Ensuring The Reproducibility of Science

On September 11, 2019, a one-day gathering of data professionals, led by CENDI, NISO/NFAIS, The National Academies, and RDA set out to better understand the role, pitfalls, and opportunities for the FAIR data principles. The title given to the convening was Implementing FAIR Data for People and Machines: Impacts and Implications and topics included what counts as FAIR data, how the FAIR principles might change governmental use of data, specifics as to the connections between FAIR and scholarly outputs, and what changes must take place in research funding and scientific processes in order for FAIR data to be an integrated part of the effort.

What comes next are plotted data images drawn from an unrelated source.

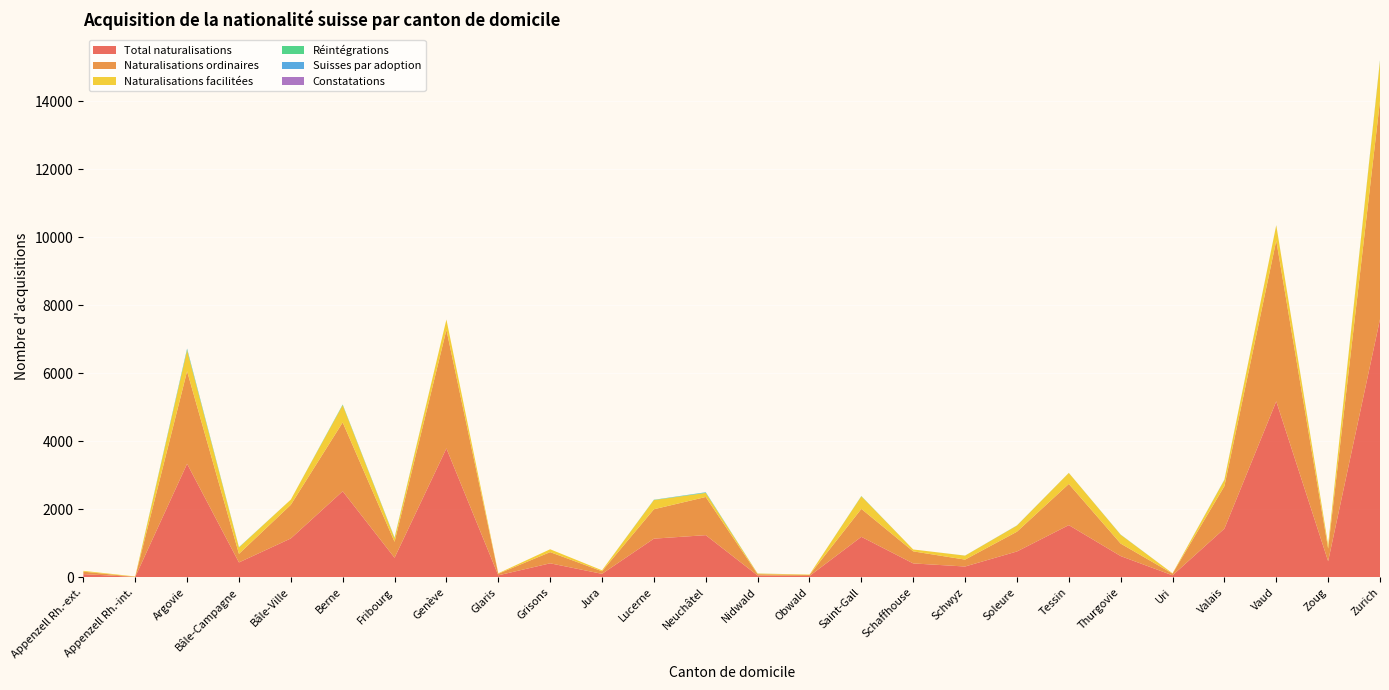

Reading left to right, transcribe all the data shown in this chart.

Total naturalisations: 96	13	3339	439	1144	2531	577	3791	60	413	104	1138	1241	56	41	1192	410	319	761	1536	626	60	1433	5175	475	7588
Naturalisations ordinaires: 72	2	2721	252	989	2024	469	3485	46	329	76	864	1122	37	30	821	354	203	581	1210	367	50	1249	4727	372	6422
Naturalisations facilitées: 24	11	618	187	154	507	108	305	14	84	28	270	119	19	11	370	56	116	180	324	259	9	184	448	103	1164
Réintégrations: 0	0	32	8	0	16	9	0	0	0	0	7	11	1	0	7	0	1	3	2	4	0	0	2	2	21
Suisses par adoption: 0	0	16	1	0	3	6	0	0	0	0	2	9	1	0	1	0	1	2	0	2	0	8	2	2	6
Constatations: 0	0	0	0	0	0	0	0	0	0	0	0	0	0	0	0	0	0	0	0	0	0	0	0	0	0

For those who may be unfamiliar with the acronym, FAIR stands for Findable, Accessible, Interoperable, and Reusable; it represents a set of principles originally published in 2016 by a consortium of scientists and researchers in Scientific Data. Growing out of a largely European beginning, FAIR data principles are being embraced by researchers around the world, and for somewhat obvious reasons. If one of the foundational principles of science is reproducibility, and data is the foundation of modern science, we don’t have a healthy worldwide scientific ecosystem without the ability for researchers to find, access, and reuse data in order to further their own research.

Keynote speaker, Barend Mons, President, CODATA (a commission of the International Science Council), and Professor of Bioinformatics, Leiden University, The Netherlands, joked that FAIR could just as easily stand for “Future AI Ready” data, because the FAIR principles are concerned only with the machine-side of data. For each of the principles, the focus is on whether or not they are being met for computers, not for human consumption. Does the data have machine-readable metadata that makes it discoverable? Can other computers access the data through well described and open APIs? Can the data be transformed appropriately into other formats to be reused in other services and systems? These are the sorts of questions that determine whether data is considered FAIR or not.

Even that was too binary for some at the meeting as there was a robust conversation around degrees of FAIRness as well. Some recommended that data should be analyzed by funders as degrees-of-FAIR across multiple aspects, and not just the binary FAIR-or-not-FAIR. One might easily imagine data that would meet every test of one or two of the principles, but meet only the lowest possible barriers for the other principles. As was also pointed out during the day's discussions, FAIR data principles say nothing about the actual quality of the data in question. It’s possible to have perfectly FAIR, and entirely false, data. It’s also possible to have FAIR data that was produced unethically, or to use FAIR data for what most would consider unethical projects. These additional features that we hope are being tracked and noted for data in the modern era will have to be overseen by another set of principles entirely.

It is clear from the interest and conversation that we’re going to be hearing a lot more about FAIR standards here in the US as scholars and publishers wrestle with how to deal with these expectations. Funders are beginning to demand that outputs from their awards quality as FAIR, and researchers themselves are ever-more aware of the need for FAIR data in the modern scientific process. How these principles become instantiated in scholarship via publishing and citation is a much larger question without a good answer. More events like this one that bring all the stakeholders together will be necessary to sort out the complicated details of how FAIR principles impact modern and future science.

The joint sponsors of the event are working out the logistics of sharing the presentations and recording of this event.